Pop quiz, hotshot: How do you make a movie about a bunch of hostages and a ballsy LAPD cop trapped on a bus with a bomb interesting? I admit that if I had no knowledge of the 1994 film Speed or rather if it had never existed, I would say that it sounds like mediocre-to-bad idea for an action movie. But when the first-time feature screenwriter Graham Yost’s script and the first-time direction of Dutch cinematographer Jan de Bont was combined with an unusual collection of actors like the docile Keanu Reeves and the adorable Sandra Bullock, an extraordinary thing happened: the happily stupid, completely farfetched, simply genius action spectacular called Speed comes out the other end. It’s fast and unrelenting and makes good use of both its good and bad fortune…that, and Dennis Hopper is amazingly creepy as the evil bomber.

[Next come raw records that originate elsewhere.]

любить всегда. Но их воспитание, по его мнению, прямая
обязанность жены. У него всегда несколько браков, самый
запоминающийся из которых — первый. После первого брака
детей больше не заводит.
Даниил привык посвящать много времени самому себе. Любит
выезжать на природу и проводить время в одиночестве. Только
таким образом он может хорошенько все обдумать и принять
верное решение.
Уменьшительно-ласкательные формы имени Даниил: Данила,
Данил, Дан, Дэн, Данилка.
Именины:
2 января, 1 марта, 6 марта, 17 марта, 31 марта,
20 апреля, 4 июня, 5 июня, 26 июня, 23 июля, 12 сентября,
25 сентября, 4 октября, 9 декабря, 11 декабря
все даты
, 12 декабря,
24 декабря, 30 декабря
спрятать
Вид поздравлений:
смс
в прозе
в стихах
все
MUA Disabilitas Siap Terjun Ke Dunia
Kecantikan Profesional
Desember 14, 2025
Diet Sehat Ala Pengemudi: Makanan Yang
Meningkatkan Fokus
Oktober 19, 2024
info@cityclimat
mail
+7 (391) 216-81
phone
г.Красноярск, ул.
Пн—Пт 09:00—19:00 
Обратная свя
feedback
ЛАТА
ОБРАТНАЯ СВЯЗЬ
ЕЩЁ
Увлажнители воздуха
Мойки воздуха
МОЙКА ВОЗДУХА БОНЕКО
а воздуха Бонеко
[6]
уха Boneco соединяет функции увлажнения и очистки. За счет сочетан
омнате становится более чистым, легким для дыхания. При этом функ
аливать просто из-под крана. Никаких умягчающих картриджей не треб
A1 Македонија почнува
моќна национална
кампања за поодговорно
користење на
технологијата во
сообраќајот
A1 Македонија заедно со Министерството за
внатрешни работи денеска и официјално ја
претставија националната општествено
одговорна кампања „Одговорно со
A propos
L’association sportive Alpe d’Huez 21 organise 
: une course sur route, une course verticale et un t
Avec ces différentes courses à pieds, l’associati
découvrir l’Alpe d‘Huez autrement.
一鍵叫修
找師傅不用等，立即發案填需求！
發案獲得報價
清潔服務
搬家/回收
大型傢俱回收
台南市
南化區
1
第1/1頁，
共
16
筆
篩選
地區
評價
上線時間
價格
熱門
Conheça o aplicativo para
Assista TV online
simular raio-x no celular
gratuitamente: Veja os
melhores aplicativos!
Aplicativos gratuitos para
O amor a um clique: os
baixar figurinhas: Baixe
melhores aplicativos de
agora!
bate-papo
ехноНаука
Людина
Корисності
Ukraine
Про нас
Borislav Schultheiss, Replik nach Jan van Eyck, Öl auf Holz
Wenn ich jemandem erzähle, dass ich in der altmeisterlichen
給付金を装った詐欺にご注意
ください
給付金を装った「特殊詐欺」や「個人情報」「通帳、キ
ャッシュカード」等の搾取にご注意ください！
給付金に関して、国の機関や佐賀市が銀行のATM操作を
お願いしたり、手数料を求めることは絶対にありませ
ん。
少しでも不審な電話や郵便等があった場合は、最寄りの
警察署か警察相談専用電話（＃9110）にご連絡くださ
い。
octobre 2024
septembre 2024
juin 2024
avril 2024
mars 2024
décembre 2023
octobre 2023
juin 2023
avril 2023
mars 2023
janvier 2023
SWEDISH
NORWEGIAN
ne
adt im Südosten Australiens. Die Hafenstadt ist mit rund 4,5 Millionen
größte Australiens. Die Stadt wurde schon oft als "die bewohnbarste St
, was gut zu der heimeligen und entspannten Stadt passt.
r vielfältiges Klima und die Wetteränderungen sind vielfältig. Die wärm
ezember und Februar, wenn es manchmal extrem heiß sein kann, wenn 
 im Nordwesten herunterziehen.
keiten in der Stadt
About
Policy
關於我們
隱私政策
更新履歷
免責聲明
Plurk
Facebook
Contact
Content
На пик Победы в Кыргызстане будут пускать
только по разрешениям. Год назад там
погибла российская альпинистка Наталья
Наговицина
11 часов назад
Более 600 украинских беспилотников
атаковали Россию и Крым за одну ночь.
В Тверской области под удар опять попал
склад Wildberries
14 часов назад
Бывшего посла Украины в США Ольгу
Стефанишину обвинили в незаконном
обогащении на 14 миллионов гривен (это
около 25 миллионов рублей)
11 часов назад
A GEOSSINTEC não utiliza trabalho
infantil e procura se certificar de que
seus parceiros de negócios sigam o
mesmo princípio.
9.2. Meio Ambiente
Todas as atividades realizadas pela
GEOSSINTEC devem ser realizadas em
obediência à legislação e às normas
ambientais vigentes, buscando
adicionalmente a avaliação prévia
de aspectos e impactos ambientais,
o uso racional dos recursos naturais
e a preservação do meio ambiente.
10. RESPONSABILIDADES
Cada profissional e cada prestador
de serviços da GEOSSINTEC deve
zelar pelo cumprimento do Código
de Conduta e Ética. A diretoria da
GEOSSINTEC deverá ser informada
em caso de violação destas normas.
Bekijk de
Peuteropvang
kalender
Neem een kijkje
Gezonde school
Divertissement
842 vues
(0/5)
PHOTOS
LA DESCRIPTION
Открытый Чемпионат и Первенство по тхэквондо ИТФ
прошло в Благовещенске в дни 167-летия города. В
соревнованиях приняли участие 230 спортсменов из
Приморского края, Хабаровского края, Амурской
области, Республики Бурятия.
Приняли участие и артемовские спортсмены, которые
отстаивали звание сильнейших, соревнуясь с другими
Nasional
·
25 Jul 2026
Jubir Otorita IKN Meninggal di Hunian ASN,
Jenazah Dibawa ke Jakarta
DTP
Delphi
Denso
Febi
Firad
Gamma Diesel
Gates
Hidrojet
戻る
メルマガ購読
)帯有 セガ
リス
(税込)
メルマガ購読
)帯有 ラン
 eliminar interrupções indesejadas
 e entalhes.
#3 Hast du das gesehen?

Reeves play Officer Jack Traven of the Los Angeles Bomb Squad who, as the story opens, is attempting to save a group of people unknowingly held hostage by a nameless bomber (Hopper) on an elevator with the help of his partner Harry Temple (Jeff Daniels). They foil the plan and save the hostages, but one of the bomber’s other devices explodes, leaving Jack and Harry thinking that he is dead. But one morning, Jack is out buying some coffee when a city bus explodes – the bomber is back with a vengeance, having placed another bomb on a different bus filled with passengers; if the bus drives above 50 mph the bomb is armed and then if it drops below 50 mph the bomb goes off. So Jack gets on the bus and spends most of the rest of the movie trying to keep the moving bus from exploding. It’s such a strange thing to write the plot of this movie out – it feels so odd and more and more unintelligent as I do – and an even stranger thing to read it back. I can’t think of a movie where there’s a bigger rift between its paper explanation and the actual product, between the utterly dense and idiotic and the engaging and breathtaking – cinematic proof the two wrongs (or in this case a whole slew of wrongs) do make a right.
Despite how well-suited his mild talent was to the monochromatic steeliness of the Matrix movies, I would say that the real wings of this movie is Reeves and his one-note, brash, all-business officer of the law. Speed, as one would guess by its title, is the celluloid personification of adrenaline, which leaves little to no room for moments of raw emotion other than wild rage and as such makes handsome Keanu the perfect man for the job. And everywhere he’s lacking, the other cast members pick up the slack. Daniels brings levity and humor as the other half of the buddy cop pair, Bullock brings a welcome dose of feminine energy to balance out the gads of testosterone, and then of course there’s Hopper. Functionally, other than forwarding the plot, Dennis Hopper’s scenes in his little terrorist lair surrounded by TVs are meant to serve as relief from watching a bunch of people of an a bus hurtling down a California highway doing sixty or more – but he fills the screen up with his ghoulish presence and keeps the energy going at a full rolling boil. I would try to include more on the action-packed moments of this movie except for two things – one, the whole thing is action packed; and two, it again just wouldn’t translate. A bus jumping over a forty-foot gap on the freeway; Reeves’s Traven stuck on the undercarriage of the bus trying to disarm the bomb; mano-e-mano on top of a speeding subway train – yeah, it all sounds dumb and yet its still so awesome and watchable, with a staying power that’s out of reach of the majority of nineties action movies. As the saying goes, seeing is believing.